Changing the Rules of the Game, Honorably
Microgrids and alternative and renewable energy sources are unlikely to meet the nation’s electrical needs anytime soon. Even with conservation through the interwoven system, the evolution of plug-in electric automobiles will inevitably increase demand. Consequently, the country will need electricity from nuclear plants, solar panels on houses, and T. Boone’s wind farms. And utilities, insist Galvin and Yeager, will be an important component of this future.

We live in a society in which entrenched businesses are all too easily demonized by those who feel they take advantage of consumers. But as Galvin kept insisting during the writing of Perfect Power, “Utility leaders are simply responding to the rules of the game that were created long ago. The same was true of the telecommunications industry, which after the cell phone was invented at Motorola opposed deregulation. But we worked to have the rules of the game changed, honorably. And in the end, the companies that ended up benefiting the most were originally the strongest opponents.”

A number of electric utilities have already made attempts to develop alternative energy and lower their carbon footprints. Exelon, the Chicago-based parent company of Commonwealth Edison, has put a huge focus on conservation and efficiency, which is the cheapest and fastest way to lower emissions. San Francisco-based Pacific Gas & Electric is asking some of its customers to enroll in a “smart” air-conditioning program, paying them $25 for the right to install a switch or thermometer that could be automatically controlled by the utility during heat waves. It’s a semi-smart meter and yet one that still grants consumers no real control.

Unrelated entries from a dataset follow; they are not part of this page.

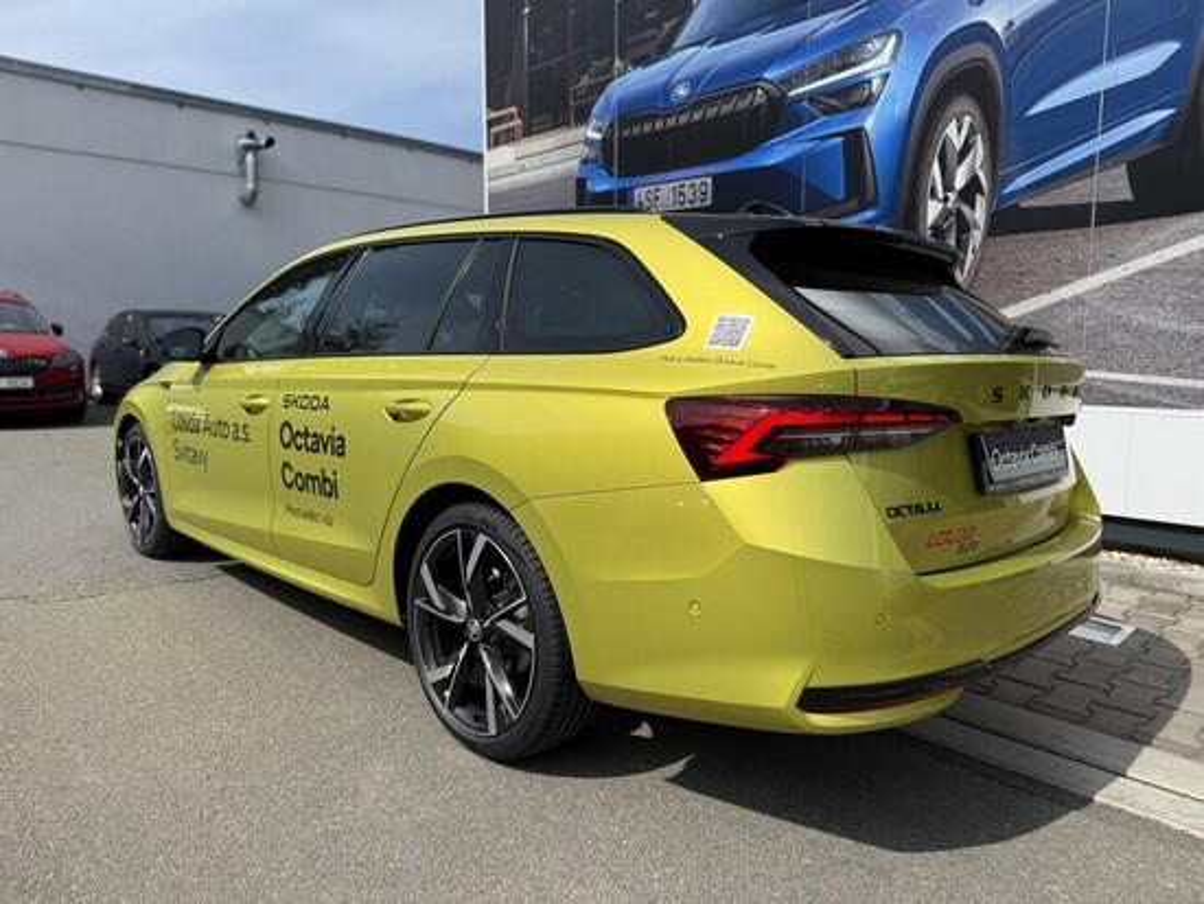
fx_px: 835
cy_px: 452
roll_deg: +0.0
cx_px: 602
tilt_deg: -6.9
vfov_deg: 56.9
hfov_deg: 71.6
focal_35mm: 24
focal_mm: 6.76
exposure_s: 1/6711
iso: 100
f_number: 1.78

Given the social pressure around going green, consumers are unfortunately gullible targets. A recent BusinessWeek article, for instance, reported on the 750 utilities that offer customers a chance to pay a premium on their electric bills so as to generate “green power.” More than 600,000 U.S. households have signed up for such programs. The utilities are getting “environmental bragging rights,” the magazine suggested. But roughly half of the money paid into these programs is devoted to advertising and administrative expenses, or to wind and methane recovery programs that already are in place.

That so many people have such an abidingly strong faith in green programs is instructive, since concern for the environment has taken on a slightly religious cast. Since our distant ancestors lived and died at the whims of omnipotent nature, there is probably intuitive sense behind such beliefs. But if the environment is in fact a kind of a religion, there is a good case to be made that the electrical system is the house of worship — and the pews and steeple are in dire need of repair, as is the building’s foundation. Since wishes won’t make it happen, entrepreneurs are needed to lead the work.

To paraphrase Kermit, it isn’t really all that easy being really green.